> _Task list_
1) Present everything in the records from the line containing "text Anexo 2 [587, 399, 691, 432]" down to the line containing "table_header Impulso sistemático" as a Markdown table with the columns Row and Entry, skipping any blank lines.
2) Write what comes next in the forum post about the Julia neural network's train! function, picking up right after its last line.

> _Selection_
Type Stability Help

I am following along with Make Your Own Neural Network by Tariq Rashid. In this work you implement a small neural network by hand. This is for my own benefit and I know if I was doing something for real I should just Flux.jl etc. I was able to replicate makeyourownneuralnetwork/part3_neural_network_mnist_backquery.ipynb at master · makeyourownneuralnetwork/makeyourownneuralnetwork · GitHub in julia. However, I get only a modest performance improvement (2X) over python. I think it has someting to do with the type stability of my code. can someone take a look at the train!() function and help me understand how to make it type stable?

here is the MWE with dummy data.

# %%

using Random
using LogExpFunctions

# %%

rng = MersenneTwister(1234)

struct my_nn
    in_nodes::Int
    h_nodes::Int
    out_nodes::Int
    lr::Float32
    wih::Array{Float32}
    who::Array{Float32}
end

@views function train!(NN::my_nn, training_data, epochs)
    label = zeros(Float32, NN.out_nodes)
    num_data = size(training_data, 1)
    hidden_inputs = zeros(Float32, NN.h_nodes)
    hidden_outputs = zeros(Float32, NN.h_nodes)
    final_inputs = zeros(Float32, NN.out_nodes)
    final_outputs = zeros(Float32, NN.out_nodes)
    output_errors = zeros(Float32, NN.out_nodes)
    hidden_errors = zeros(Float32, NN.h_nodes)
    for e in 1:epochs
        for nd in 1:num_data
            # setup data
            inputs = training_data[nd, 2:end]
            label .= 0.01f0
            label[Int(training_data[nd, 1] + 1)] = 0.99f0

            # train

            # calculate signals into hidden layer
            hidden_inputs .= NN.wih * inputs
            # calculate the signals emerging from hidden layer
            hidden_outputs .= logistic.(hidden_inputs)

            # calculate signals into final output layer
            final_inputs .= NN.who * hidden_outputs
            # calculate the signals emerging from final output layer
            final_outputs .= logistic.(final_inputs)

            # output layer error is the (target - actual)

Layout element entries
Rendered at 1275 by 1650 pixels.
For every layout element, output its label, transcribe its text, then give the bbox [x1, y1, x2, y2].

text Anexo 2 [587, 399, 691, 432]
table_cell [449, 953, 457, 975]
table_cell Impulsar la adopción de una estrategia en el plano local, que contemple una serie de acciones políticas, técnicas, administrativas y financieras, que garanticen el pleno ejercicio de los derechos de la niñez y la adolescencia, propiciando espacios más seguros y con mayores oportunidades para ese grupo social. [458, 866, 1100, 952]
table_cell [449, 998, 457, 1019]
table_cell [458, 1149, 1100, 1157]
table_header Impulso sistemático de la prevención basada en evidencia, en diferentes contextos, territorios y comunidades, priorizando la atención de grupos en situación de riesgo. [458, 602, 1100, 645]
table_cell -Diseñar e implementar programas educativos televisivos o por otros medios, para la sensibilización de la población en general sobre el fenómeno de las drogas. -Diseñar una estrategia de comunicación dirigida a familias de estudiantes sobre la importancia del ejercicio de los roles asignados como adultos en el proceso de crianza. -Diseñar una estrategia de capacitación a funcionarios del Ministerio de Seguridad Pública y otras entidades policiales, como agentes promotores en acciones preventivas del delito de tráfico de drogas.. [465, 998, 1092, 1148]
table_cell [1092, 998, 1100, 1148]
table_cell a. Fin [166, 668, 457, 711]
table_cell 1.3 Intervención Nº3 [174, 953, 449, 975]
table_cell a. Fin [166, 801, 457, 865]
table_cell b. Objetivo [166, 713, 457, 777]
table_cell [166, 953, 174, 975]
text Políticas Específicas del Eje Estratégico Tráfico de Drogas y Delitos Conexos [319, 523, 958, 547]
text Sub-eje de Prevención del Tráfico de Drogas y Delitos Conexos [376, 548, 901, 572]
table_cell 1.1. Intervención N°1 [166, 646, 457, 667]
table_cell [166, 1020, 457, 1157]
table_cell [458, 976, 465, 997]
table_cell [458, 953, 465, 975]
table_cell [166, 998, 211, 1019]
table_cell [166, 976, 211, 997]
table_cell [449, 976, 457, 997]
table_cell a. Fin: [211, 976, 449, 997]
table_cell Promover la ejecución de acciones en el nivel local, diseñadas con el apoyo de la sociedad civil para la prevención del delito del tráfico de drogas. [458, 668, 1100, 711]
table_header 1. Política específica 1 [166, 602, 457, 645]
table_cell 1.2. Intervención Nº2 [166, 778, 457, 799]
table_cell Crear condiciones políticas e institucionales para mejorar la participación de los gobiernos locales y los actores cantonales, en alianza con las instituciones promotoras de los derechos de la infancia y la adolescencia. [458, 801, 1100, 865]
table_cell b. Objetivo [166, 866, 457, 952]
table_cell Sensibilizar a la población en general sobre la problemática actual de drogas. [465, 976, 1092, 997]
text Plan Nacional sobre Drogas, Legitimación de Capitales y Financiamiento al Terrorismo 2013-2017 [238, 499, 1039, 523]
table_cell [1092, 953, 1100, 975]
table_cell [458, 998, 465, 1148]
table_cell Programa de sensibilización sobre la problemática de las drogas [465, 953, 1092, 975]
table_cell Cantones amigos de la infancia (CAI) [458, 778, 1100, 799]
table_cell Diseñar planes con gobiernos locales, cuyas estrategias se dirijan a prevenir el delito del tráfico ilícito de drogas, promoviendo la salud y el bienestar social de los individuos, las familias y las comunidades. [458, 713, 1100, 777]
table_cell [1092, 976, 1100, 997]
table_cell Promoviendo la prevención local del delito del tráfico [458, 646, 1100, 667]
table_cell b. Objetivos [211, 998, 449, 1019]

> _Responses_
1)
| Row | Entry |
|---|---|
| 1 | text Anexo 2 [587, 399, 691, 432] |
| 2 | table_cell [449, 953, 457, 975] |
| 3 | table_cell Impulsar la adopción de una estrategia en el plano local, que contemple una serie de acciones políticas, técnicas, administrativas y financieras, que garanticen el pleno ejercicio de los derechos de la niñez y la adolescencia, propiciando espacios más seguros y con mayores oportunidades para ese grupo social. [458, 866, 1100, 952] |
| 4 | table_cell [449, 998, 457, 1019] |
| 5 | table_cell [458, 1149, 1100, 1157] |
| 6 | table_header Impulso sistemático de la prevención basada en evidencia, en diferentes contextos, territorios y comunidades, priorizando la atención de grupos en situación de riesgo. [458, 602, 1100, 645] |

2)
            output_errors .= label .- final_outputs
            # hidden layer error is the output_errors, split by weights, recombined at hidden nodes
            hidden_errors .= NN.who' * output_errors

            # update the weights for the links between the hidden and output layers
            NN.who .+= NN.lr .* (output_errors .* final_outputs .* (1.0f0 .- final_outputs)) * hidden_outputs'

            # update the weights for the links between the input and hidden layers
            NN.wih .+= NN.lr .* (hidden_errors .* hidden_outputs .* (1.0f0 .- hidden_outputs)) * inputs'
        end
    end
end


# %%

# number of input, hidden and output nodes
input_nodes = 784
hidden_nodes = 200
output_nodes = 10

# learning rate
learning_rate = 0.1f0

wih = randn(rng, Float32, (hidden_nodes, input_nodes)) .* input_nodes^-0.5f0
who = randn(rng, Float32, (output_nodes, hidden_nodes)) .* hidden_nodes^-0.5f0

nn = my_nn(input_nodes, hidden_nodes, output_nodes, learning_rate, wih, who)

# %% dummy data

training_data = zeros(Float32, (60000, 785))

# %%
epochs = 5
@code_warntype train!(nn, training_data, epochs)

Thank you so much for your help!

Array{Float32} isn’t a concrete type. You looking at your code, you probably meant Matrix{Float32}. Array{T,N} is an N dimensional array so leaving the N off makes it an abstract type.

Thanks so much. that was indeed the issue with the type stability.

Now on to the next stage of optimization. with @time I get the following:

(2.40 M allocations: 178.327 GiB, 2.90% gc time)

Any ideas on how to reduce allocations? that seem much higher than it should be.

thank you!

Getting rid of the type instability actually made the code about 25% slower…

The next steps are replacing C .= A*B with mul!(C, A, B) which will remove the allocations. Also, If you have an Intel or AMD cpu, you should probably add the MKL package which speeds up matrix multiplication a decent amount.

There seems to be a lot going on here that is hard to navigate without a lot of experience.

After removing the type instability and drastically decreasing allocations (2.40 M allocations: 178.327 GiB, 2.90% gc time) -> (1.50 M allocations: 9.128 GiB, 0.28% gc time the performance is now 50% of what it was originally. About the same speed as the python implementation. Not sure what I’m missing here.

Again thank you so much for your help.

Here is my function after the changes for reference.

@views function train!(NN::my_nn, training_data, epochs)
    label = zeros(Float32, NN.out_nodes)
    num_data = size(training_data, 1)
    hidden_inputs = zeros(Float32, NN.h_nodes)
    hidden_outputs = zeros(Float32, NN.h_nodes)
    final_inputs = zeros(Float32, NN.out_nodes)
    final_outputs = zeros(Float32, NN.out_nodes)
    output_errors = zeros(Float32, NN.out_nodes)
    hidden_errors = zeros(Float32, NN.h_nodes)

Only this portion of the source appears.